Henrich claims that men raised in "honour cultures" (https://en.wikipedia.org/wiki/Culture_of_honor_(Southern_United_States)) have elevated cortisol and testosterone reactions to perceived slights. He goes on to argue that regions within the US which were colonised by Scots-Irish settlers (i.e. Borderers) still have vastly elevated rates of murder and other violence compared to other regions, even after controlling for other factors like race*, poverty and inequality. He argues that the explanation can't be genetic (i.e. people of Scottish descent are unusually prone to violence and aggression), pointing out that modern-day Scotland's murder rate is comparable to that of Massachusetts. His explanation is that "honour culture" shapes human biology at the hormonal level, causing men raised in the South with no genetic predisposition to violence and aggression nevertheless to violently overreact to perceived slights which a more civilised man would brush off. (The obvious implication of such a causal explanation is that the South needs to be colonised educated on how to be more like their Northern betters. PERMANENT RECONSTRUCTION!)

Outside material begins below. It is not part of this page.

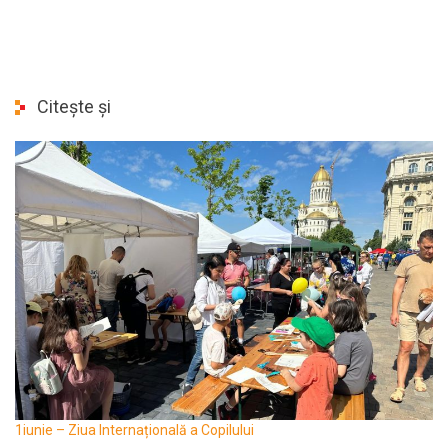
Citește și
1iunie – Ziua Internațională a Copilului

I don't dispute the claim that growing up in an environment in which aggression and violence are valorised could cause your body to pump out more testosterone than it would otherwise - that sounds entirely plausible. And yet, for a book which is essentially all about selection effects, it strikes me that there's a potentially obvious selection effect that Henrich is overlooking. The Scots-Irish borderers who left the British Isles to colonise the United States were not a randomly selected cross-section of their home society: it seems plausible that those who left were disproportionately likely to be unsuccessful at home, perhaps unable to hold down a steady job because of chronic drunkenness or propensity to violence. Ergo, the elevated rates of violence in Southern states could have a (partly) genetic explanation after all. At the minimum, I feel like Henrich could have gestured to this explanation, or acknowledged it as a potential contributing factor. In a book entirely about gene-culture co-evolution, it seems like a missed opportunity to tell a story like "for genetic reasons, the people who colonised these regions of the United States were unusually prone to violence and aggression, and this helped to foster a culture in which it's seen as appropriate to react explosively to perceived slights, exacerbating the salience of traits which a different, more agreeable culture would have taken pains to ameliorate".

*So he's not explicitly denying the 13/52 meme, but rather claiming that it's ultimately caused by white culture rather than black biology or black culture.